▶ _WORK ORDER_
Print the text read from every one of the rows below, line for line and unchanged. Leave the pictures out of your answer.

▶ _GIVEN DATA_
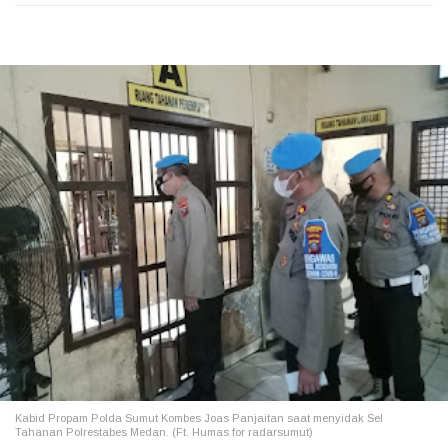
Kabid Propam Polda Sumut Kombes Joas Panjaitan saat menyidak Sel
Tahanan Polrestabes Medan. (Ft. Humas for radarsumut)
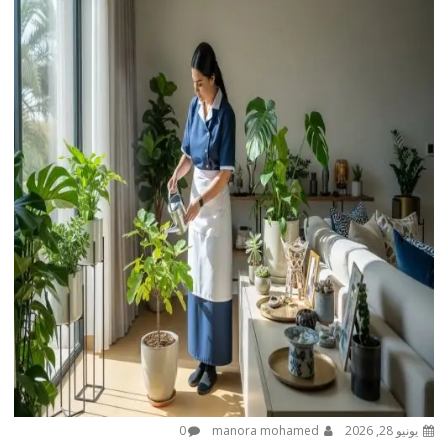
يونيو 28, 2026
manora mohamed
0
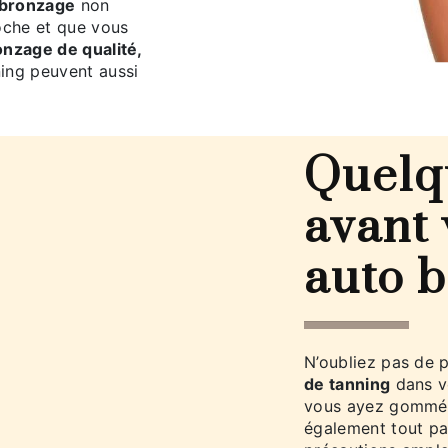
bronzage
non
roche et que vous
onzage de qualité,
ing peuvent aussi
Quelq
avant
auto 
N’oubliez pas de 
de tanning
dans v
vous ayez gommé v
également tout p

▶ _EXERCISE RESULT_
Kabid Propam Polda Sumut Kombes Joas Panjaitan saat menyidak Sel
Tahanan Polrestabes Medan. (Ft. Humas for radarsumut)
يونيو 28, 2026
manora mohamed
0
bronzage
non
roche et que vous
onzage de qualité,
ing peuvent aussi
Quelq
avant
auto 
N’oubliez pas de 
de tanning
dans v
vous ayez gommé v
également tout p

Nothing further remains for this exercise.